### ページ抜粋:
日本テレビ本放送:1989年11月16日(木)19:30~21:00

 

遂にベスト10の戦いへ

ウルトラクイズも折り返し地点の第3週を過ぎ、遂に今回で第4週です。既に挑戦者の数は10人に絞られているので、ここからはベスト10の戦いになっていきます。ここからは毎チェックポイントごとに落ちる人数が、1人か多くて2人になるので、緩やかに人数が減っていき、ジワジワ人数が絞られるため、1人1人の挑戦者の個性が非常に色濃く番組に出ることになります。

 

アメリカ大陸横断

今回のウルトラクイズは、直接アメリカ大陸に渡らず、最初にオーストラリアとニュージーランドを経由したことにより、なんと第4週目でアメリカ大陸に初上陸となりました。

 

時代を感じる舞台

今回出てきたバンジージャンプと言い、トマト戦争と言い、時代を感じますね。今でこそバンジージャンプは誰もが知る有名なレジャーですが、この頃は後ろでバンジージャンプをしているにも関わらず、バンジージャンプの問題に中々答えられない一幕もありました。いかにこの時代、バンジージャンプが世間に認知されていないかを如実に表しているでき事です。

### 課題:
上に示したウルトラクイズ第4週の放送回についての文章を、最後の段落の後から書き継いでもらえますか。

### 提供記録:
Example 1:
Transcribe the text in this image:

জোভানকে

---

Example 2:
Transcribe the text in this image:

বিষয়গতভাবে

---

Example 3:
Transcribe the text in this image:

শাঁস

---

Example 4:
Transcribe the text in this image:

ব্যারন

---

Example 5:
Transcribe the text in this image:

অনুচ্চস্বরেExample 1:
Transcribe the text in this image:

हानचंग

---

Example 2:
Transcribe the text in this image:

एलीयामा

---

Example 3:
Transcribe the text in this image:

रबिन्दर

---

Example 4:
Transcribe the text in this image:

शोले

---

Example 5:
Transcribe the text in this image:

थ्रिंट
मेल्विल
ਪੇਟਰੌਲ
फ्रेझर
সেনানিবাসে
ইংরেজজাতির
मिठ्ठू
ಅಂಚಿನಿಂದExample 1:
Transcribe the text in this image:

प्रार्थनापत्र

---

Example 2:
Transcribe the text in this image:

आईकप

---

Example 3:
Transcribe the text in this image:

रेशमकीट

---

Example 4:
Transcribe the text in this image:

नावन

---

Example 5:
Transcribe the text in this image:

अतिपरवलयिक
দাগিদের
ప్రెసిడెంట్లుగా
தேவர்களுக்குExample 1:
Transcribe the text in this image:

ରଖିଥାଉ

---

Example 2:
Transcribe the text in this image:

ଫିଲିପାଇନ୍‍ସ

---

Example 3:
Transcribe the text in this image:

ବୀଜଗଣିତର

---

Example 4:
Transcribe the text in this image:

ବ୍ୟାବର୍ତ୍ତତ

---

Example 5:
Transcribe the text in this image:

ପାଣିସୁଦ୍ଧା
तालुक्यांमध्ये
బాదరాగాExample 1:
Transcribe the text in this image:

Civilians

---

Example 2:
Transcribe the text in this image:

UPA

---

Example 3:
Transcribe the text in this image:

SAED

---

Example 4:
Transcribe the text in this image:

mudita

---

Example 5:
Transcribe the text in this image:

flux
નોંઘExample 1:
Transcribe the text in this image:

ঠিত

### 最終解答:
 

また、村おこしのトマト戦争ものちに有名になりましたが、この時はほとんど日本で知られておらず、そんなおかしな祭りがあるのかと驚いた記憶があります。

 

このように、クイズの問題自体だったり、チェックポイントで行われている事などで、時代を感じることが、今週は多かったように思います。

 

放送内容

第9チェックポイント「地獄のお叫びクイズ/ショットオーバー」(10人→9人)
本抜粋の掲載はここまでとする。